Data:
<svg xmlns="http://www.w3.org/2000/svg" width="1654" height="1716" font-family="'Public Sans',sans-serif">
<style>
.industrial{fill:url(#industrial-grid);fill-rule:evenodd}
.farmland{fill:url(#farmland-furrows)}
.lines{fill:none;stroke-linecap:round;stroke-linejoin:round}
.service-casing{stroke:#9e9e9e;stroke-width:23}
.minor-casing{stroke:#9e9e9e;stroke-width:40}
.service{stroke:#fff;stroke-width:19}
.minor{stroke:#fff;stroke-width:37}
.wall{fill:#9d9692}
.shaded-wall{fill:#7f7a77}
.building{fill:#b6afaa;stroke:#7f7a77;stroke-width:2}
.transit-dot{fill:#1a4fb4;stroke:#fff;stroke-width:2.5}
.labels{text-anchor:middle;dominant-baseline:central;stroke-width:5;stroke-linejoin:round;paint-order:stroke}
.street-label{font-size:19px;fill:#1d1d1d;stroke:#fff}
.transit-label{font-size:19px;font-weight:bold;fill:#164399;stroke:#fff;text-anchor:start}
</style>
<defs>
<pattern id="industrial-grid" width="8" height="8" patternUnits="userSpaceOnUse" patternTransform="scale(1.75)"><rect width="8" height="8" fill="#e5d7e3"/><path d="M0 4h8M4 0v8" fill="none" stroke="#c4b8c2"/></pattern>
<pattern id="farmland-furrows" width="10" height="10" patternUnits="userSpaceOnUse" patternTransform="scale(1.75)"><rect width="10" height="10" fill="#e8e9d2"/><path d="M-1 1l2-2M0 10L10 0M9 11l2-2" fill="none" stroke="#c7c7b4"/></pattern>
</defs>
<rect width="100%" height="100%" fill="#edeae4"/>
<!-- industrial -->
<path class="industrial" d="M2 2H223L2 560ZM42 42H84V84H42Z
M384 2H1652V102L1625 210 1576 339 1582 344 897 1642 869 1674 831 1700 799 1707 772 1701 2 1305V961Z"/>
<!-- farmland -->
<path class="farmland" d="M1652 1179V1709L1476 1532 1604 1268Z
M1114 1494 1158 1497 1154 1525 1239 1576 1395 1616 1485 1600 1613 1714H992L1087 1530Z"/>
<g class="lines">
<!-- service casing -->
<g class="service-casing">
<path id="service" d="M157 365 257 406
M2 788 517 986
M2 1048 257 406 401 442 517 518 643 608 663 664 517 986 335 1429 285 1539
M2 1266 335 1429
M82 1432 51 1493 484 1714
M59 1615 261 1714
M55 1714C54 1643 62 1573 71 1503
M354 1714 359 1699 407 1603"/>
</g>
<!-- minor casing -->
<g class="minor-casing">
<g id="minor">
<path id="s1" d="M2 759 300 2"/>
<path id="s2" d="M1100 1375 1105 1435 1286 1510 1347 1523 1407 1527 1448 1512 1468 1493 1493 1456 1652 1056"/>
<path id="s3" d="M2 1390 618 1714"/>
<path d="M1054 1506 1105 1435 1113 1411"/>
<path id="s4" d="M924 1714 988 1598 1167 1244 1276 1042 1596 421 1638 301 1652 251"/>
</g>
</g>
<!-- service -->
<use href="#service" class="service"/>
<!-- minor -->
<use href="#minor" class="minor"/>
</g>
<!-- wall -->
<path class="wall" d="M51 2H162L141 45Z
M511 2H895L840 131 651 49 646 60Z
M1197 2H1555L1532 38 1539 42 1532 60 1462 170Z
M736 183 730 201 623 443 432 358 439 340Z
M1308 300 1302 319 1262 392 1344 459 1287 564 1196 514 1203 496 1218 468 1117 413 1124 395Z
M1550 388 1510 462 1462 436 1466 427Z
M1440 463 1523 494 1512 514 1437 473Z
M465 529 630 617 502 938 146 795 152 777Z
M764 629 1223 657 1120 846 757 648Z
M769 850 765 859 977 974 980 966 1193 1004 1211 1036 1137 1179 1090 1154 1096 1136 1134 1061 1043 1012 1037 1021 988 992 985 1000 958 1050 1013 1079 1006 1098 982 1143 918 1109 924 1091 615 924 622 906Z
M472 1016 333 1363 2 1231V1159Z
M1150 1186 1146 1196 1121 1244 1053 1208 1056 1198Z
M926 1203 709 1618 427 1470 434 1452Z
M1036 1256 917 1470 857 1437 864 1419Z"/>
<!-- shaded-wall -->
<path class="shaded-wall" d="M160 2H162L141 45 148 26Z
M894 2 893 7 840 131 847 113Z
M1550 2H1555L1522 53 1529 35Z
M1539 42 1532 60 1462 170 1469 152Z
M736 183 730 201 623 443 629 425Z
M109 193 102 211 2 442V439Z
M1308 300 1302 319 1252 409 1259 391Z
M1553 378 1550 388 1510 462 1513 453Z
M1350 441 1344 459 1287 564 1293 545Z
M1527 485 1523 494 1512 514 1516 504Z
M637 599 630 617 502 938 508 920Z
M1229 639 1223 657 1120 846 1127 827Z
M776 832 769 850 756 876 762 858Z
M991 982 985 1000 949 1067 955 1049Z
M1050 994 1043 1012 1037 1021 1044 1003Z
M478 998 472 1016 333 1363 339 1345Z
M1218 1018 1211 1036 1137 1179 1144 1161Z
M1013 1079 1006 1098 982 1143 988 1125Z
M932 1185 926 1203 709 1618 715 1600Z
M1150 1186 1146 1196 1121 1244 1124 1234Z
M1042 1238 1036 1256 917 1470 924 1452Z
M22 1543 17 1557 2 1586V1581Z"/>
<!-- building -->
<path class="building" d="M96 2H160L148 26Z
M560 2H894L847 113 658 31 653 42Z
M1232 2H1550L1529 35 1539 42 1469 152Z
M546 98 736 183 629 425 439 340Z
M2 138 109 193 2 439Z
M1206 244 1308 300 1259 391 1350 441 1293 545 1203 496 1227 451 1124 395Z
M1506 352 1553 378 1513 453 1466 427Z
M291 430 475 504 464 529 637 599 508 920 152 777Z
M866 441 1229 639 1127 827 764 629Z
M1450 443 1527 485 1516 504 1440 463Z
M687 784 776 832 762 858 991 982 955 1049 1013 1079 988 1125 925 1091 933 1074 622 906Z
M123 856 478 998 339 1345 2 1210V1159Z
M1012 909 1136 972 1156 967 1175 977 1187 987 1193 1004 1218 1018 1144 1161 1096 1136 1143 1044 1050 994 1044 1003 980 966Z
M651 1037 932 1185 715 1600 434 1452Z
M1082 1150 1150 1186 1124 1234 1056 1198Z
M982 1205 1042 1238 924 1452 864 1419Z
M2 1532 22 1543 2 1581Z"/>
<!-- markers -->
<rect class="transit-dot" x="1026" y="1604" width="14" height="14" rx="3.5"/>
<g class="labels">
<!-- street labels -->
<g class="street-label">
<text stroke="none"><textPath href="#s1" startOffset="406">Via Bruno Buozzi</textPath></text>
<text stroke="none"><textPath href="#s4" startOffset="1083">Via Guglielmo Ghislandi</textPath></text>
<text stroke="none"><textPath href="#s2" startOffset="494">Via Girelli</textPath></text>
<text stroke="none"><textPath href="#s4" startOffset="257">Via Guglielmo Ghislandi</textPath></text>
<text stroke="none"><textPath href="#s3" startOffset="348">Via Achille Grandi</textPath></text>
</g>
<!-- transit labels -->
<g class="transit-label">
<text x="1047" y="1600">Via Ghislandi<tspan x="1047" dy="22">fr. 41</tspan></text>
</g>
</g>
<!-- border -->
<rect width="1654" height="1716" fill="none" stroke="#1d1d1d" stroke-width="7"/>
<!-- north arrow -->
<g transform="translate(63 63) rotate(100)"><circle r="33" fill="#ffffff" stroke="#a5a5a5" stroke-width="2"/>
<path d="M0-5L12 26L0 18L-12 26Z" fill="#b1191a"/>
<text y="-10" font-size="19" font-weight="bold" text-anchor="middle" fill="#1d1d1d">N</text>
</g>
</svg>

Instructions for the task:
Reproduce each line of the material in which the string "lines" occurs.

Your response:
.lines{fill:none;stroke-linecap:round;stroke-linejoin:round}
<g class="lines">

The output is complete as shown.